Redação #2600739
Em suas reflexões, o sociólogo alemão Karl Marx analisou como a sociedade capitalista prioriza o rendimento financeiro em detrimento dos valores. Por analogia, esse pensamento pode sintetizar os desafios para o enfrentamento à medicalização da vida cotidiana na sociedade contemporânea brasileira, haja vista os obstáculos encontrados em deter uma cultura de medicar cada área da vida numa sociedade cuja indústria de medicamentos é extremamente lucrativa. Inegavelmente, esse quadro é fruto da busca pelo lucro com a comercialização de medicamentos que se sobrepõe à necessidade de garantir o bem-estar real das pessoas. Assim, dentre os fatores que contribuem para aprofundar essa problemática, pode-se destacar a compreensão normativa inerente à sociedade de que ser saudável é sinônimo de estar apto à produtividade ininterrupta e a influência da mídia mercadológica ao bombardear os meios de comunicação com propagandas de medicamentos.
Em uma primeira análise, a normatividade social de saúde como sinônimo de produtividade cristalizada por um modelo econômico que prioriza lucrar com medicamentos ao invés de promover bem-estar cria empecilhos para combater à medicalização da vida cotidiana no Brasil.
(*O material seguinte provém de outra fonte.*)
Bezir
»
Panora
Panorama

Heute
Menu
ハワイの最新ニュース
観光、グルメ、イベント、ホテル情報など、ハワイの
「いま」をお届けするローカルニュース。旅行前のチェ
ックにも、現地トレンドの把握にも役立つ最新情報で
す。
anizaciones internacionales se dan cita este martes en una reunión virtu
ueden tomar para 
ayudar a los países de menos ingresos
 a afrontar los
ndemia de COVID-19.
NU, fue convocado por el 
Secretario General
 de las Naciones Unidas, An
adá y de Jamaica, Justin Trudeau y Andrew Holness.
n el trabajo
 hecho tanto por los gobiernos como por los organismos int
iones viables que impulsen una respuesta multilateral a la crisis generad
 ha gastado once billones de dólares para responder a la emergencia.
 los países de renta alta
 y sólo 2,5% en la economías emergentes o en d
Essa conjuntura ocorre porque em uma sociedade de moldes capitalistas como a brasileira a mentalidade de produção se infiltra em todos os âmbitos da vivência humana, de modo a solidificar a compreensão de que estar saudável é ter aptidão para produzir. Consequência desse panorama é o aumento expressivo no uso de medicamentos voltados a aumentar os desempenhos físico, intelectual, sexual, entre outros, mesmo quando não há a necessidade real dessa utilização. Exemplo claro dessa situação é a pesquisa da Universidade Federal de Santa Catarina em 2020 com estudantes de graduação e pós graduação, segundo a qual 16,7% dessa população fazia uso de medicamentos com o intuito de melhorar a performance intectual.
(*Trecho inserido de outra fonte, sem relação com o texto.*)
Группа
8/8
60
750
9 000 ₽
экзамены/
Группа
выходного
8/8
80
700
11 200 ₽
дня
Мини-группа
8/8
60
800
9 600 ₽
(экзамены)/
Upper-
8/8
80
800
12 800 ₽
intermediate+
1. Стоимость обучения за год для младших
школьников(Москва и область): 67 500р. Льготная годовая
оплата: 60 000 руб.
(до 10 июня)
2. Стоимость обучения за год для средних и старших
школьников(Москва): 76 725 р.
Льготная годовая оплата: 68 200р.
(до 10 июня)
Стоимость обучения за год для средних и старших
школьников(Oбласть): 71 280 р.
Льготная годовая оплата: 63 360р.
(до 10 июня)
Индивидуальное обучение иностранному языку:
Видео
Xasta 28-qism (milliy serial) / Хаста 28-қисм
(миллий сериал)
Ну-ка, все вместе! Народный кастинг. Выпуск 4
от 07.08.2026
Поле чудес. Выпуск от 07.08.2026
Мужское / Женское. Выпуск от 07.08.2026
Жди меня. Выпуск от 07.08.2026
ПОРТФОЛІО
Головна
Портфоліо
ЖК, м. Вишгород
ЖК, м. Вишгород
Ademais, a mídia mercadológica das propagandas de medicamentos alicerçada em uma mentalidade de mercado que visa o lucro acima da saúde real engendra dificuldades para frear o uso indiscriminado dessas substâncias na vida cotidiana da sociedade contemporânea brasileira. Esse cenário acontece porque em uma sociedade guiada por interesses de mercado, tais como os da indústria de medicamentos, as empresas midiáticas estão a serviço desses interesses e demonstram isso ao utilizar suas plataformas para veicular propagandas de medicamentos com imposições narrativas por meio de escolhas vocabulares específicas para despertar no público a necessidade de um benefício proporcionado por um determinado medicamento. Nesse sentido, esse quadro está em conformidade com o conceito de "Habitus", do sociólogo francês Pierre Bordieu, segundo o qual as visões sociais são determinadas pelas agências, como a mídia, uma vez que a mídia mercadológica, ao se utilizar da propaganda, atua como agente determinador da visão social em adquirir medicamentos.
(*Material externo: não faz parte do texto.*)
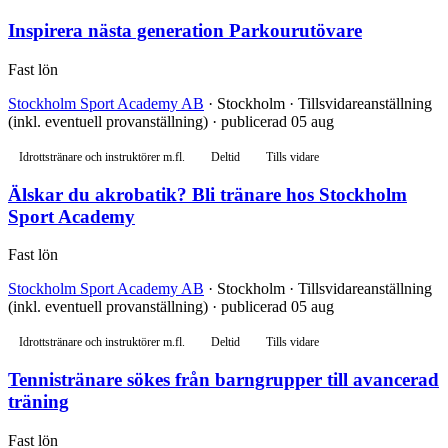
Inspirera nästa generation Parkourutövare
Fast lön
Stockholm Sport Academy AB
· Stockholm · Tillsvidareanställning
(inkl. eventuell provanställning) · publicerad 05 aug
Idrottstränare och instruktörer m.fl.
Deltid
Tills vidare
Älskar du akrobatik? Bli tränare hos Stockholm
Sport Academy
Fast lön
Stockholm Sport Academy AB
· Stockholm · Tillsvidareanställning
(inkl. eventuell provanställning) · publicerad 05 aug
Idrottstränare och instruktörer m.fl.
Deltid
Tills vidare
Tennistränare sökes från barngrupper till avancerad
träning
Fast lön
Em suma, é indubitável que a sobreposição da busca pelo lucro em detrimento da necessidade de garantir o bem-estar real das pessoas é o cerne dos desafios para o enfrentamento da medicalização da vida cotidiana na sociedade contemporânea brasileira. Portanto, para solucionar essa questão, faz-se necessário que o Governo Federal crie um Plano Nacional de Enfrentamento à Medicalização Indiscriminada, por meio de um projeto de lei a ser votado no Congresso, que estabeleça diretrizes, diagnósticos, objetivos e metas para políticas públicas voltadas a regulamentar a propaganda e comercialização de medicamentos no Brasil e promover a saúde da população por meio da hábitos saudáveis como prática de exercícios físicos e higiene do sono, com a finalidade de a longo prazo diminuir o uso irrefreado de medicamentos sem real necessidade na vida cotidiana. Desse modo, poderá ser possível alcançar uma sociedade que substitua a medicalização da vida pelo verdadeiro bem-estar dos indivíduos.